What is expected
If a line in the data below holds the word "cosas", copy it.

Exercise material
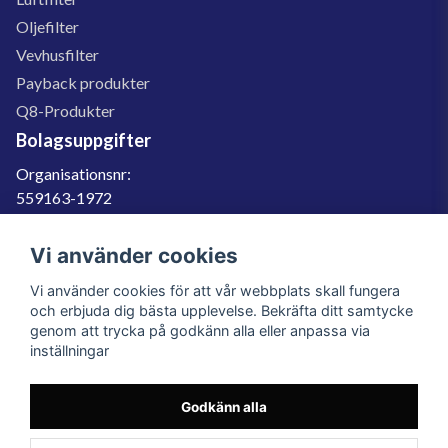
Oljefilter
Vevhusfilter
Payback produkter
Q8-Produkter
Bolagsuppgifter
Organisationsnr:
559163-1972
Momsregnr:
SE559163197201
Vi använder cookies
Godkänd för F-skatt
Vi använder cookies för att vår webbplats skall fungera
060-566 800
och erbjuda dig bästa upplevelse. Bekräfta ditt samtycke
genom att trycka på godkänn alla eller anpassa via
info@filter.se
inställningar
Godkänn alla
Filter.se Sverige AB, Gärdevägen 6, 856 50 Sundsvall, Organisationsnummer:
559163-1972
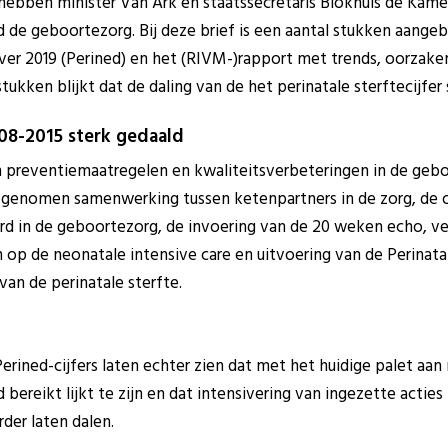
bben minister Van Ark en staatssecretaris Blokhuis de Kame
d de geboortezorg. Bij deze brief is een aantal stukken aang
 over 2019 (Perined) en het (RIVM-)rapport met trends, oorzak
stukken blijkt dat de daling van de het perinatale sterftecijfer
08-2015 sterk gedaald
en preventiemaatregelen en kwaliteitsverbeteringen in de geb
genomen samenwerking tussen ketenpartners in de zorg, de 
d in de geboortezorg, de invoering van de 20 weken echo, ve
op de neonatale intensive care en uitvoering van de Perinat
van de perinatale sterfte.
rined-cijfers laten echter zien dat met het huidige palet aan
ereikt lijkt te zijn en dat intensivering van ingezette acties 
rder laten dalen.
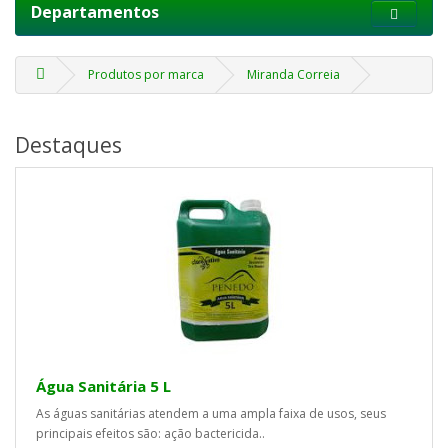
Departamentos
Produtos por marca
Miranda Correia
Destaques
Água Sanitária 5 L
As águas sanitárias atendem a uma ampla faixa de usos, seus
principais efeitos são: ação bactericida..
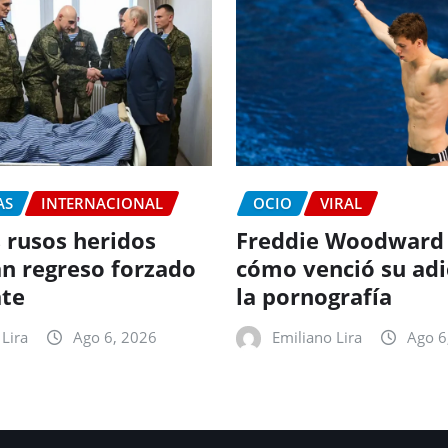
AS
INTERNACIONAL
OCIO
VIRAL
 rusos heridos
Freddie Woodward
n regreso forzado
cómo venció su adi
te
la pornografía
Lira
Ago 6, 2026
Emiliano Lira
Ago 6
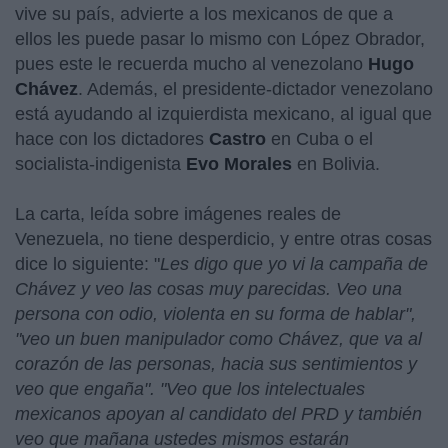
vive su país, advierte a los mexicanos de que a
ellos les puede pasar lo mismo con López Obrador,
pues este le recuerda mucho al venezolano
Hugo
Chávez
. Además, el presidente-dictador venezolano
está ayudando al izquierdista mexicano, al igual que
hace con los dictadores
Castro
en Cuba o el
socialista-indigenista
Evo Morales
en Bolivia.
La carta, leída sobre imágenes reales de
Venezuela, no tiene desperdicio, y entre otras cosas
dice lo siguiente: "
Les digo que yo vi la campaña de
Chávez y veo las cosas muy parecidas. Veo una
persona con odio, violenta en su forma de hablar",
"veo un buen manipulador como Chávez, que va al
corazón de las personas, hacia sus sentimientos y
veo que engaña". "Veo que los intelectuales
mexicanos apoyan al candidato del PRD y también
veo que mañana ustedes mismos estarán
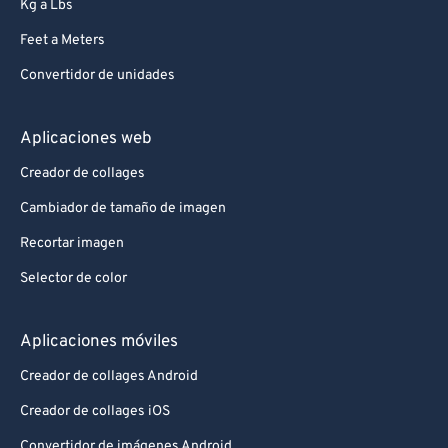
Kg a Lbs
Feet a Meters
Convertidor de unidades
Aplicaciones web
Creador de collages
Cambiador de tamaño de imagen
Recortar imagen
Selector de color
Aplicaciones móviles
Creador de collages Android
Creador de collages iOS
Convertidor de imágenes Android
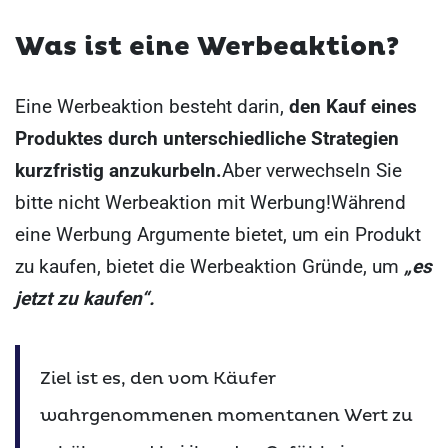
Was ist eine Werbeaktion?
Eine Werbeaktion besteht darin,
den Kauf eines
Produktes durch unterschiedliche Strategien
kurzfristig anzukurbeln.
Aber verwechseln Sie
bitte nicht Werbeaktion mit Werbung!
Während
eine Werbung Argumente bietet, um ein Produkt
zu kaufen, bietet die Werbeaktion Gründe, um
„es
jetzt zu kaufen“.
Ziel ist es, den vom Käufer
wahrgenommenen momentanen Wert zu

Solution
Venezuela, no tiene desperdicio, y entre otras cosas
Chávez y veo las cosas muy parecidas. Veo una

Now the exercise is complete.